Syafri menegaskan, permintaan tersebut bukan dimaksudkan untuk mengintervensi proses penyidikan. Menurutnya, pemeriksaan internal diperlukan untuk memastikan seluruh tahapan penanganan perkara berjalan secara profesional, objektif, transparan dan sesuai prosedur.
“Kami meminta Propam Polda Sulsel turun memeriksa proses penanganan perkara ini, khususnya terkait alasan terduga pelaku yang sebelumnya telah diamankan selama kurang lebih satu minggu kemudian dilepaskan dan diwajibkan lapor, sementara berdasarkan informasi yang kami terima yang bersangkutan kini berada di Kabupaten Wajo,” tegasnya.
“Jangan sampai masyarakat memiliki persepsi bahwa ada perlakuan khusus terhadap pihak tertentu. Karena itu, kami meminta Propam memeriksa apakah seluruh tindakan penyidik dalam perkara ini telah sesuai dengan prosedur dan ketentuan yang berlaku,” lanjutnya.
Korban Minta Kepastian Hukum
Syafri menegaskan, korban telah memberikan kepercayaan kepada aparat kepolisian untuk mengusut perkara tersebut secara profesional.
Namun, menurutnya, kepercayaan itu harus dijawab dengan kepastian hukum dan transparansi.
“Perkara ini sudah lebih dari tiga bulan. Jangan sampai proses penyelidikan justru menjadi ruang yang membuat perkara tidak memiliki kepastian. Kami ingin perkara ini terang secara hukum, siapa yang bertanggung jawab harus diproses, siapa yang tidak terlibat harus dipastikan tidak terlibat,” ujarnya.

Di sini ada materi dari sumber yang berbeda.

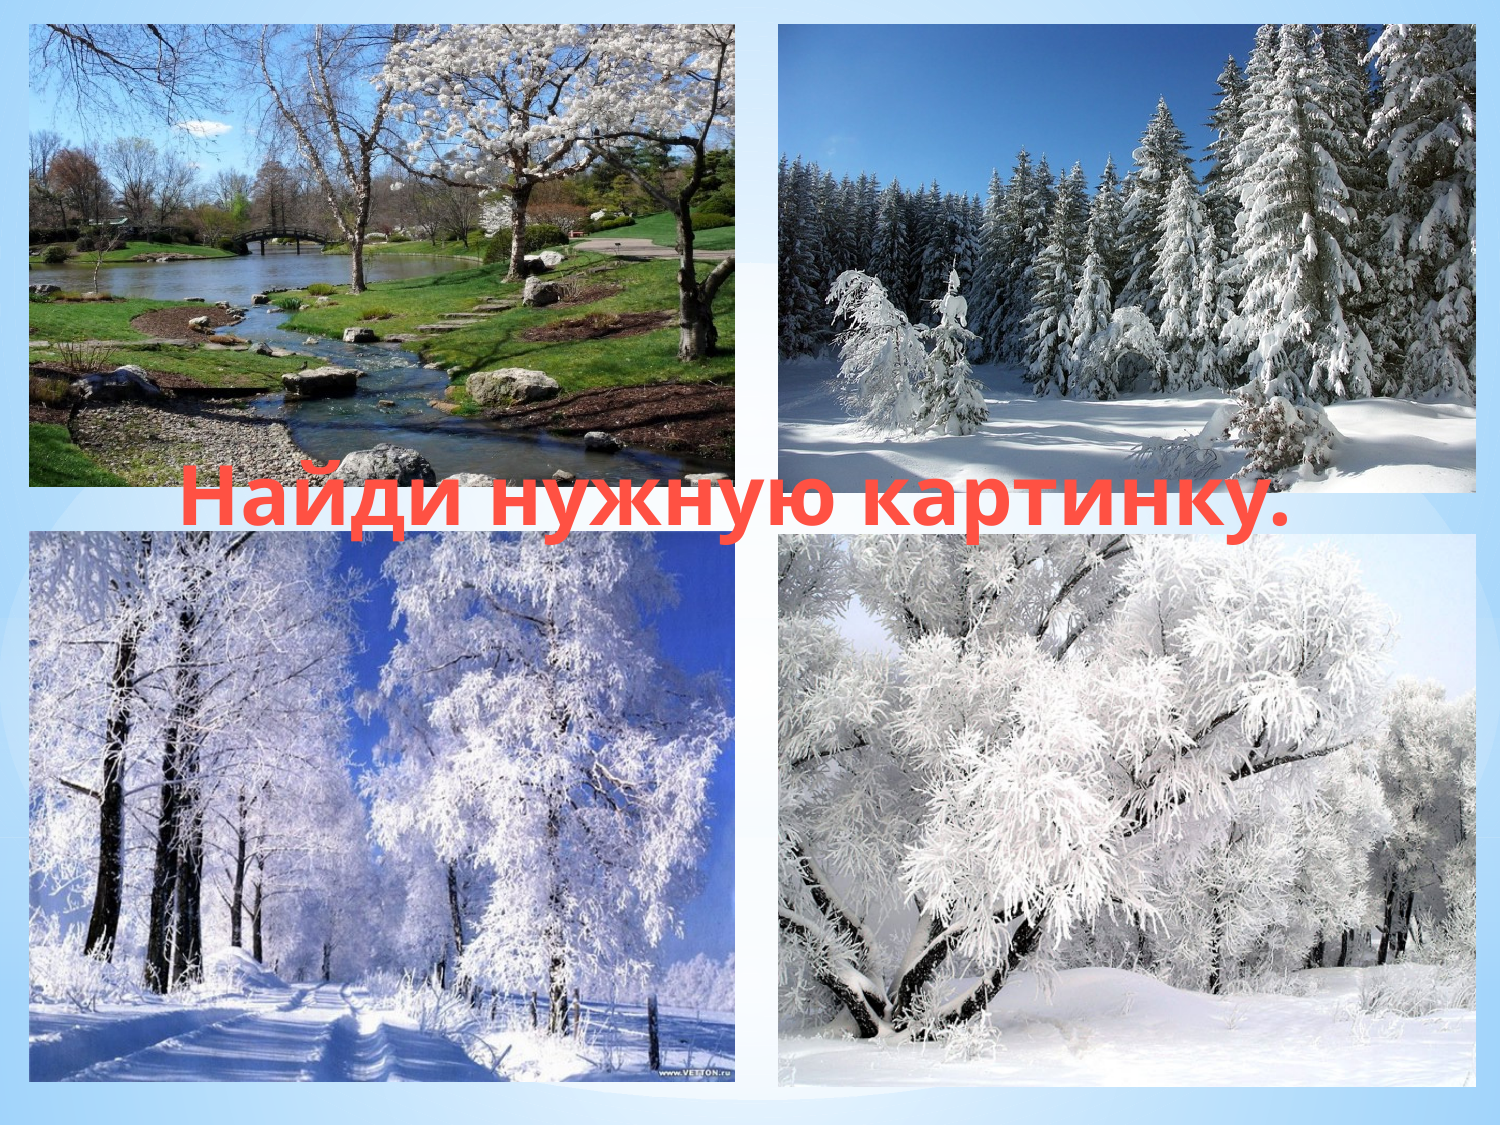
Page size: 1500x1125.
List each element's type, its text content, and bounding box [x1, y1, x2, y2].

Ia juga mengingatkan seluruh pihak agar menghormati proses hukum serta tidak melakukan tindakan yang berpotensi menghilangkan, memindahkan, atau merusak barang bukti.
Hingga berita ini diterbitkan, belum terdapat keterangan resmi dari pihak Polsek Bangkala maupun Polres Jeneponto terkait seluruh tudingan dan pertanyaan yang disampaikan kuasa hukum korban. Konfirmasi dari pihak kepolisian penting untuk memberikan penjelasan mengenai perkembangan penyelidikan serta langkah hukum yang telah dilakukan dalam perkara tersebut.